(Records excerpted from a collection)
────

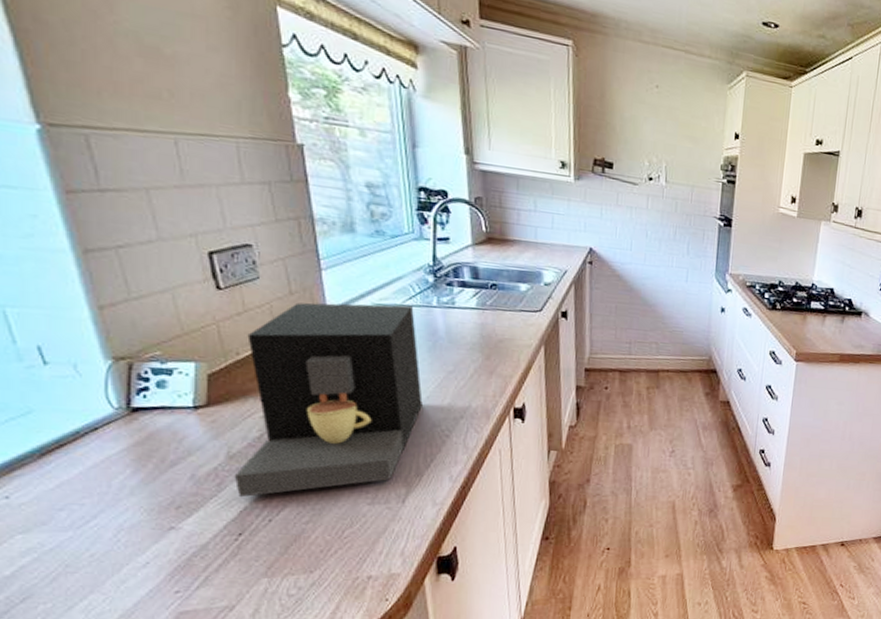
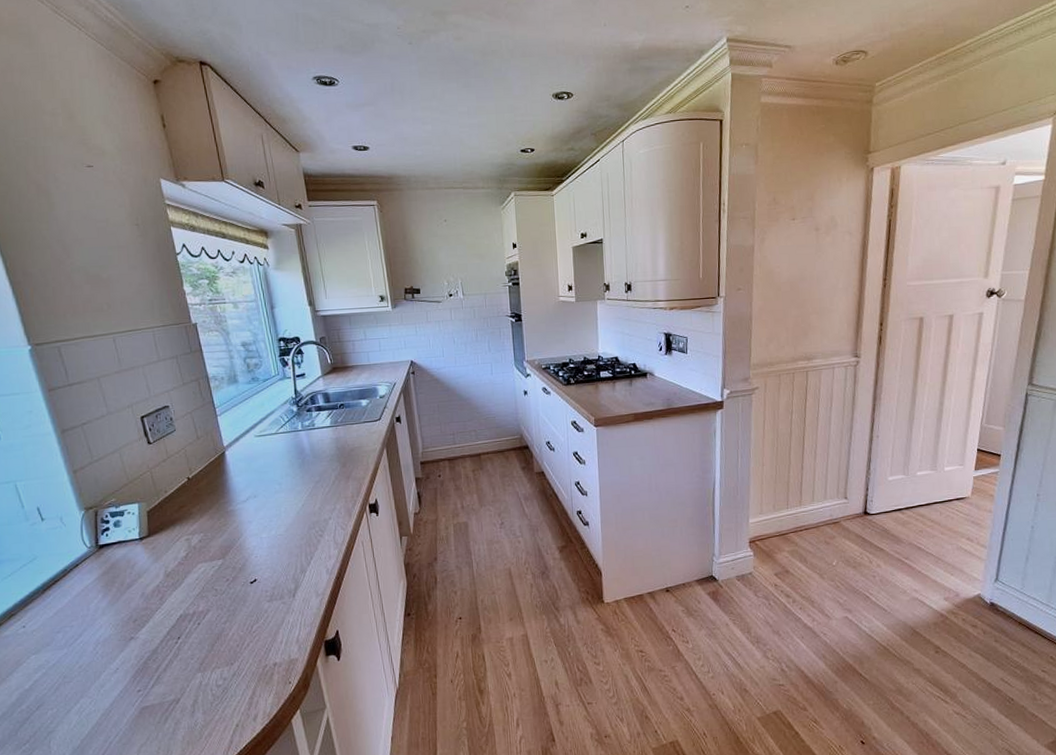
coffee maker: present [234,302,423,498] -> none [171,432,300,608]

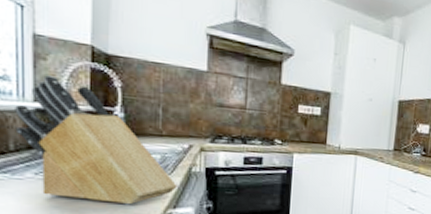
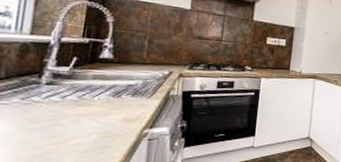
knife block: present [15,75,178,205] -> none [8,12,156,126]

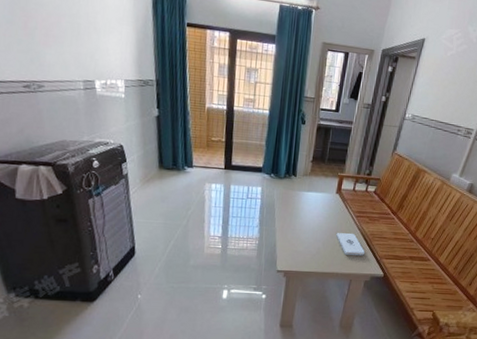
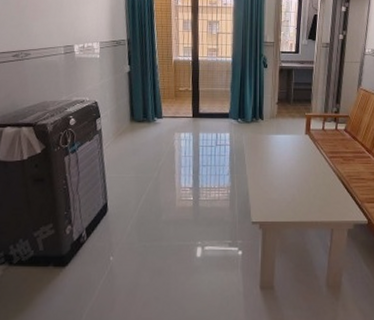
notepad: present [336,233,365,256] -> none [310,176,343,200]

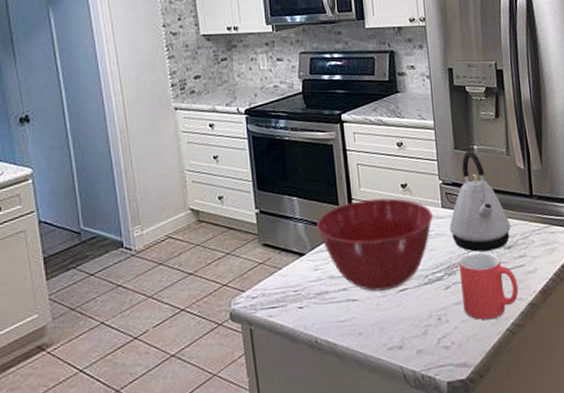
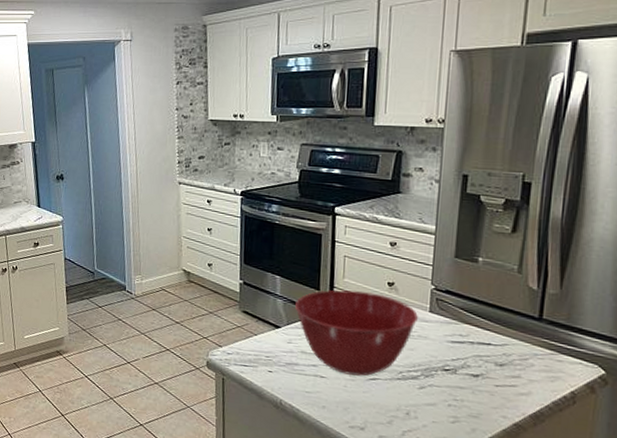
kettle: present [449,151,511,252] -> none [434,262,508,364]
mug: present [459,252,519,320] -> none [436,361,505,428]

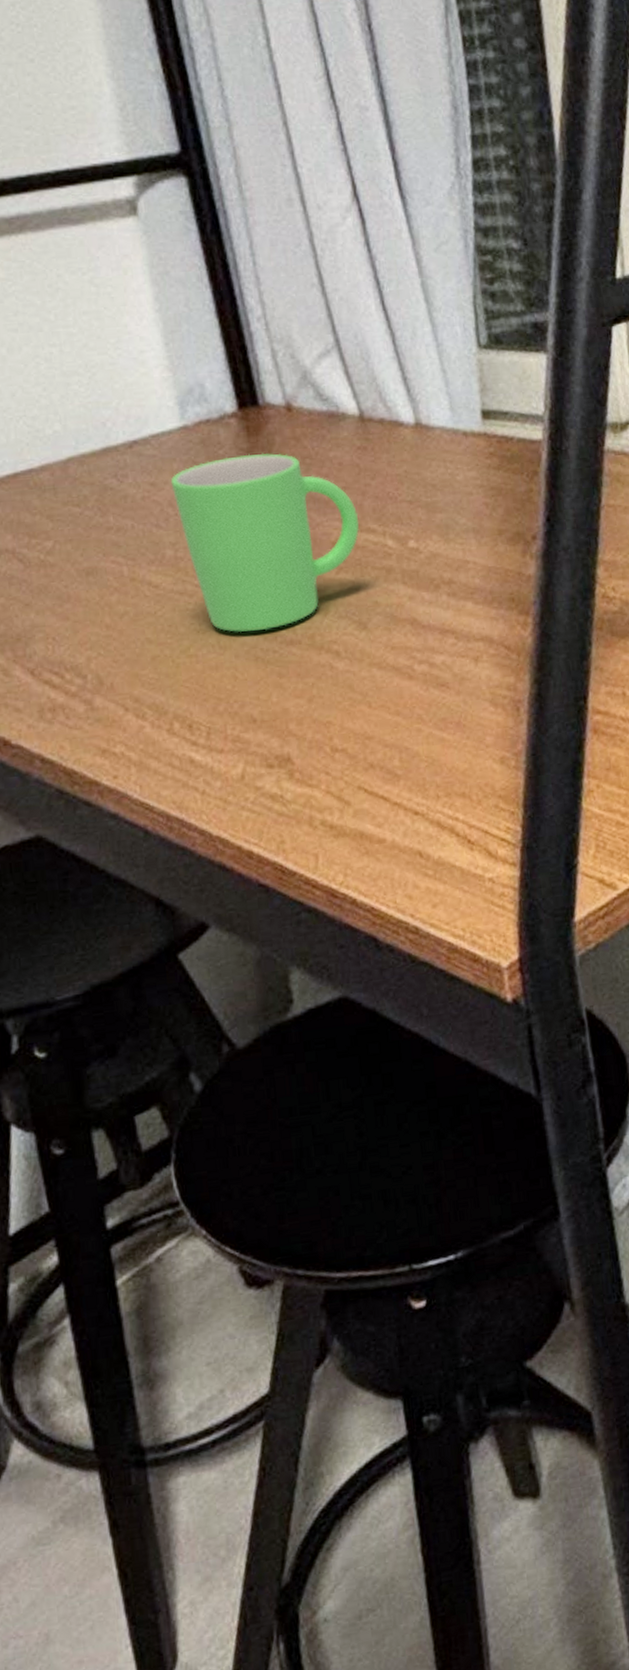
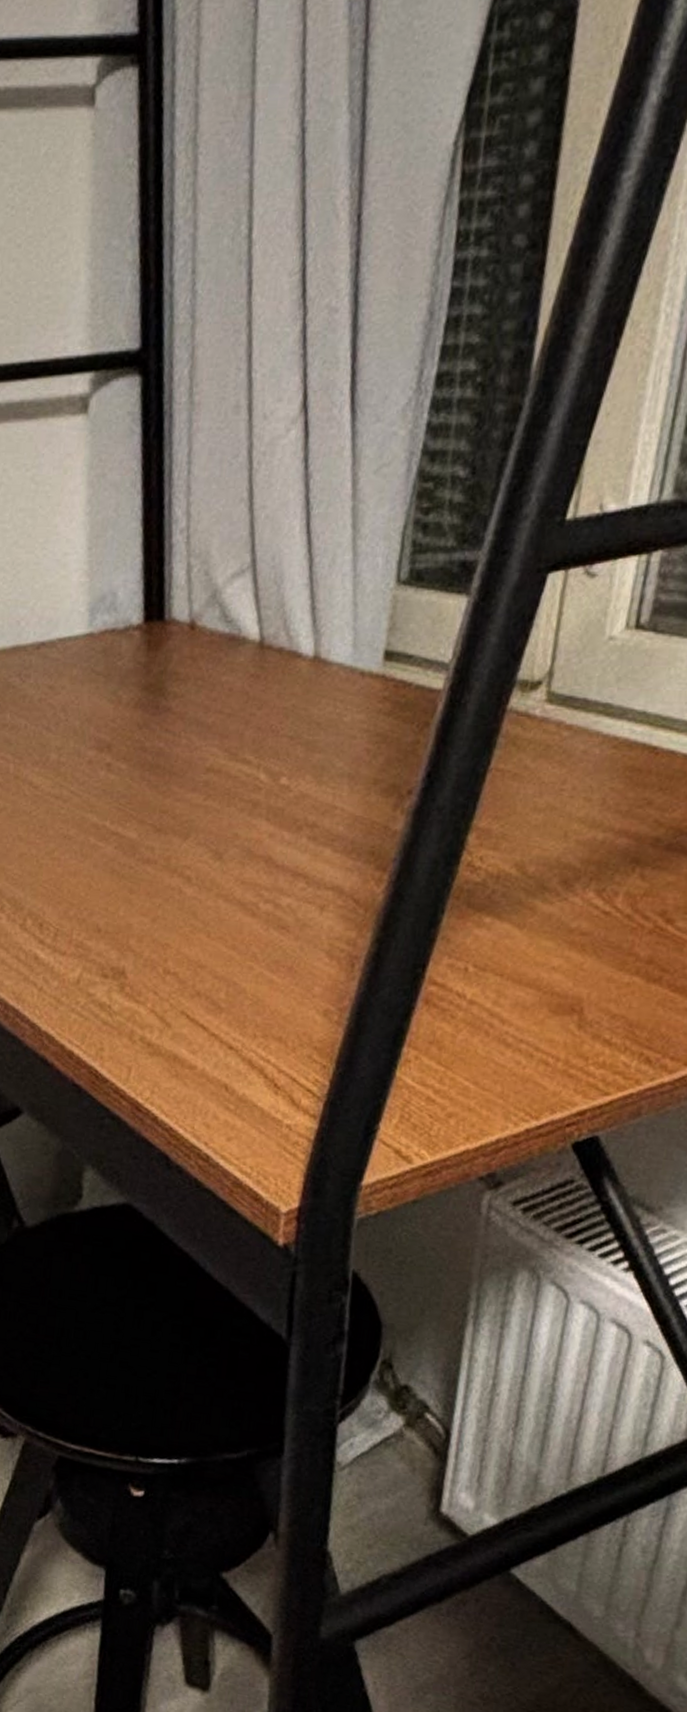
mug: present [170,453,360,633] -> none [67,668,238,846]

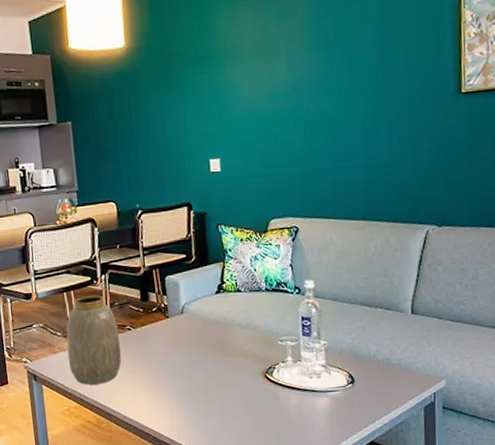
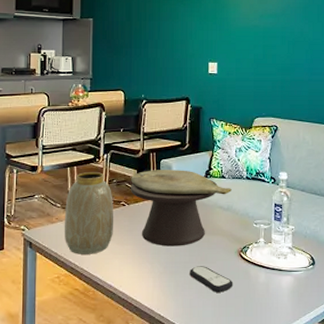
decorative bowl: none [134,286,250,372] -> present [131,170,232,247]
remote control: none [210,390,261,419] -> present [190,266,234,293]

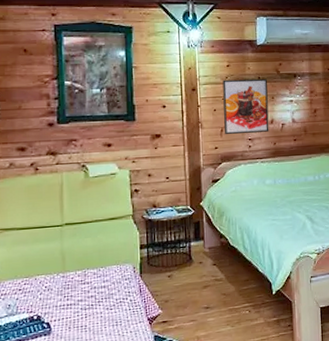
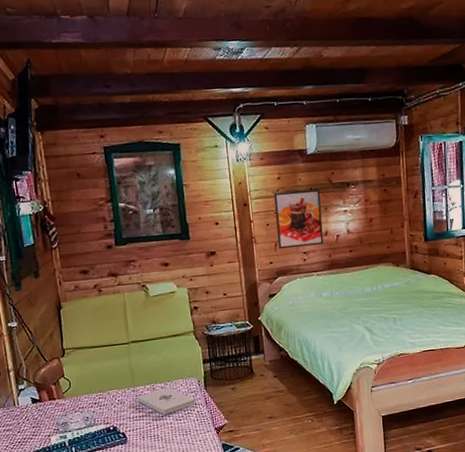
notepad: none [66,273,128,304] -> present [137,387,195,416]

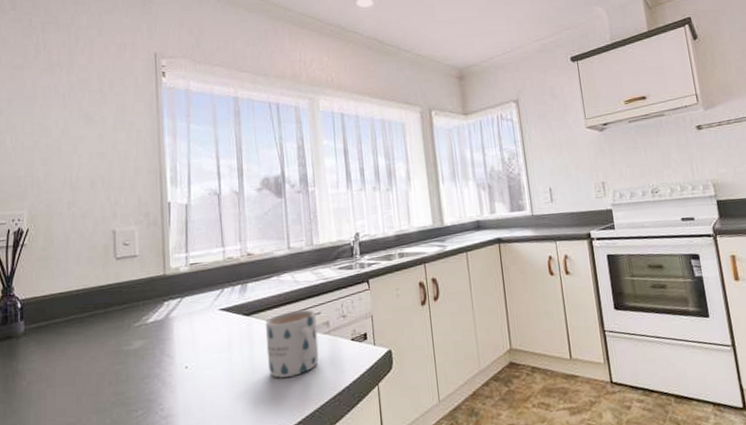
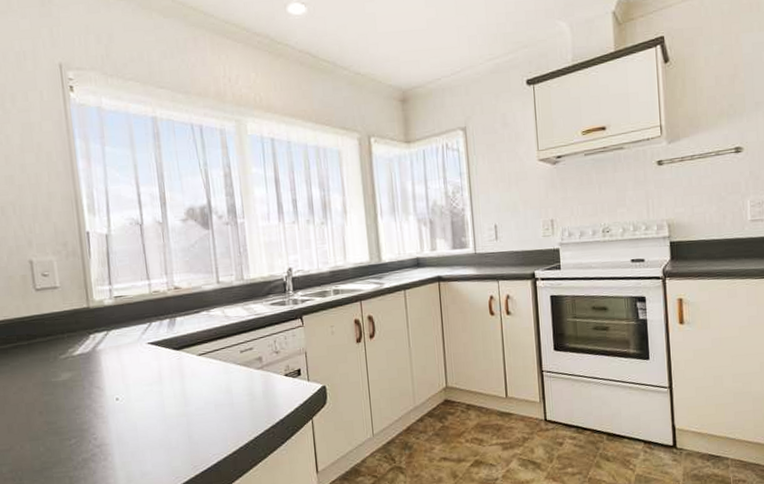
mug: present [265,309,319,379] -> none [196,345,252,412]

────

DIRECTIVE: Drop the images and transcribe the entries above exactly.

RESPONSE TO THIS EXERCISE:
coffee maker: present [234,302,423,498] -> none [171,432,300,608]

knife block: present [15,75,178,205] -> none [8,12,156,126]

notepad: present [336,233,365,256] -> none [310,176,343,200]

kettle: present [449,151,511,252] -> none [434,262,508,364]
mug: present [459,252,519,320] -> none [436,361,505,428]

mug: present [170,453,360,633] -> none [67,668,238,846]

decorative bowl: none [134,286,250,372] -> present [131,170,232,247]
remote control: none [210,390,261,419] -> present [190,266,234,293]

notepad: none [66,273,128,304] -> present [137,387,195,416]

mug: present [265,309,319,379] -> none [196,345,252,412]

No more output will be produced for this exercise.